Of tablet computers Steve Jobs recently said, “If you see a stylus, they blew it.”
I think he’s right, insofar as he’s talking about requiring the use of a stylus. There’s a big difference, however, between requiring something and enabling it as an option.
Regarding the former, ten years ago I bought and almost immediately returned a big Kyocera-Palm frankenphone. I loved the promise of a phone/pocket computer, but having to pop out a stylus to perform even the simplest tasks was a deal breaker. In contrast, my simple Nokia offered just two soft keys and a rocker switch, but that simplicity led to an efficient UI. Forcing me to use a stylus forced me to ditch the phone.
When it comes to drawing and painting, however, using a finger really sucks for anything precise. Yes, a talented artist can do impressive work, but there’s a reason people don’t use their fingers to draw and write on paper. Have you tried drawing anything with any precision on an iPad? (Don’t just launch an app and screw around; try to draw something very specific.) Maybe it’s just me, but suddenly my fingertip looks enormous, blotting out the area I’m trying to mark. I find myself tipping my whole hand up and down, trying to see what’s underneath my finger.

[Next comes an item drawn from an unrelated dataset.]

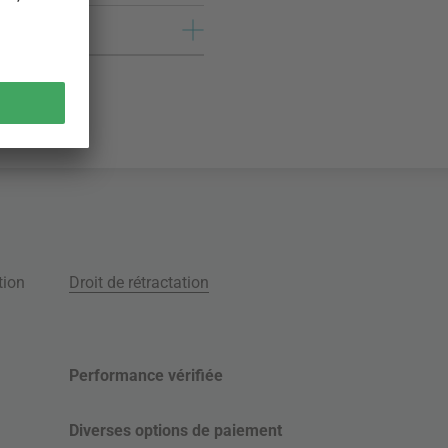
tion
Droit de rétractation
Performance vérifiée
Diverses options de paiement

I don’t know what can be done with the I/O on iPads and future tablets, but I really hope that a vendor can deliver a pressure-sensitive stylus. I think it would be a watershed moment for sketching on the go.

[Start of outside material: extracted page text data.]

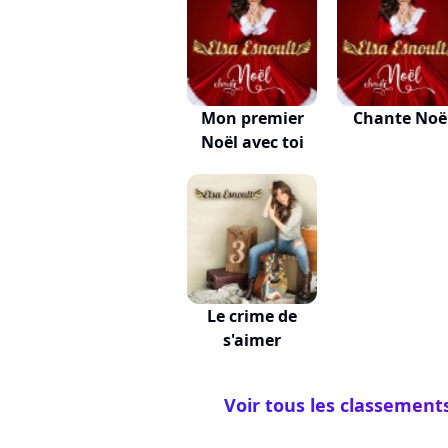
Mon premier
Chante Noë
Noël avec toi
Le crime de
s'aimer
Voir tous les classements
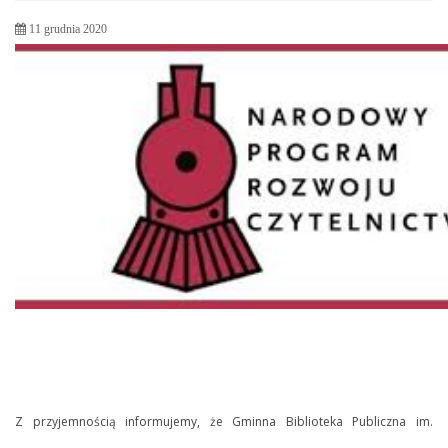
11 grudnia 2020
Z przyjemnością informujemy, że Gminna Biblioteka Publiczna im.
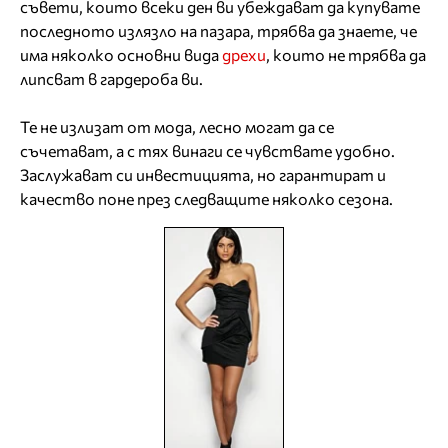
съвети, които всеки ден ви убеждават да купувате
последното излязло на пазара, трябва да знаете, че
има няколко основни вида
дрехи
, които не трябва да
липсват в гардероба ви.
Те не излизат от мода, лесно могат да се
съчетават, а с тях винаги се чувствате удобно.
Заслужават си инвестицията, но гарантират и
качество поне през следващите няколко сезона.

Question: Would you be willing to pay for such a thing? And if so, how much?
PS–Yesterday Steve acknowledged the imprecision of a finger: “The minute you throw a stylus out, you have the [reduced] precision of a finger, you can’t use a PC OS.”
PPS–Somehow I neglected to mention an insight gained talking with artists at Pixar and elsewhere: they find drawing and painting on an iPad interesting, but in a sort of abstract, intellectual way–until you show them the ability to smudge pixels with a finger. That’s when they start lighting up. Pretending that one’s finger is a pencil isn’t that interesting, but using one’s finger as a finger *feels* deeply correct. There’s some kind of lower-brain connection that brings out a lot of smiles.